- [WHAT YOU HAVE TO DO]: Reproduce the part that opens with the line containing "CH0432492467" and closes with the line containing "Únete y ahorra un 35%", replacing "SOCIOS" with "MIEMBROS" and keeping everything else unchanged.

- [Text data extracted from pages]:
============================================================

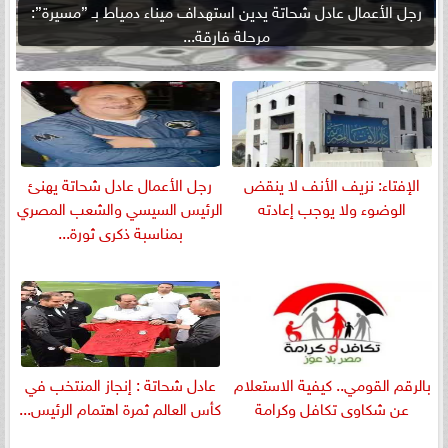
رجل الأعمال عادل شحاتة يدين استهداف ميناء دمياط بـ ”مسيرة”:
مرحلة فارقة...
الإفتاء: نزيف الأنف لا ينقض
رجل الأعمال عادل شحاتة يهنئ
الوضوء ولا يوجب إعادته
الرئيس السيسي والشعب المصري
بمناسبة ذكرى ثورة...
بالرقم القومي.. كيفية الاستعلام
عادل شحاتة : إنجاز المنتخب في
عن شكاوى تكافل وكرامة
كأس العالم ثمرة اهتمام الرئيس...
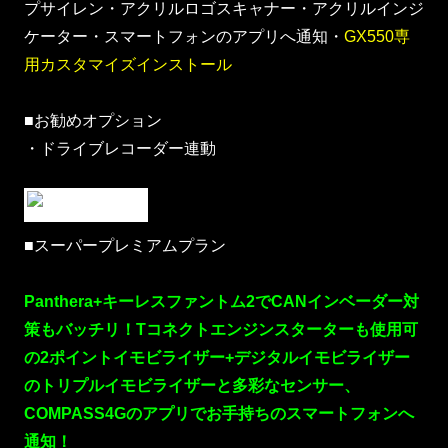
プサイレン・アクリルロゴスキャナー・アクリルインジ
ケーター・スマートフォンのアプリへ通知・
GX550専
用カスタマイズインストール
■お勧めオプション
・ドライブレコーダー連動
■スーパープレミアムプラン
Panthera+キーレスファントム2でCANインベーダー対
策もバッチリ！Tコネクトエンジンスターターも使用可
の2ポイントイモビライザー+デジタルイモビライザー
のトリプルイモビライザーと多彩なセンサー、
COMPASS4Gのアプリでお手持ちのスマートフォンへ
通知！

============================================================

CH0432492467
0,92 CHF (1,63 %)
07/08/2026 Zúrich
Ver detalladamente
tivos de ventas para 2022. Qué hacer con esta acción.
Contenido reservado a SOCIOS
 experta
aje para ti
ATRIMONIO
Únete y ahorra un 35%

============================================================

- [TASK OUTPUT]:
CH0432492467
0,92 CHF (1,63 %)
07/08/2026 Zúrich
Ver detalladamente
tivos de ventas para 2022. Qué hacer con esta acción.
Contenido reservado a MIEMBROS
 experta
aje para ti
ATRIMONIO
Únete y ahorra un 35%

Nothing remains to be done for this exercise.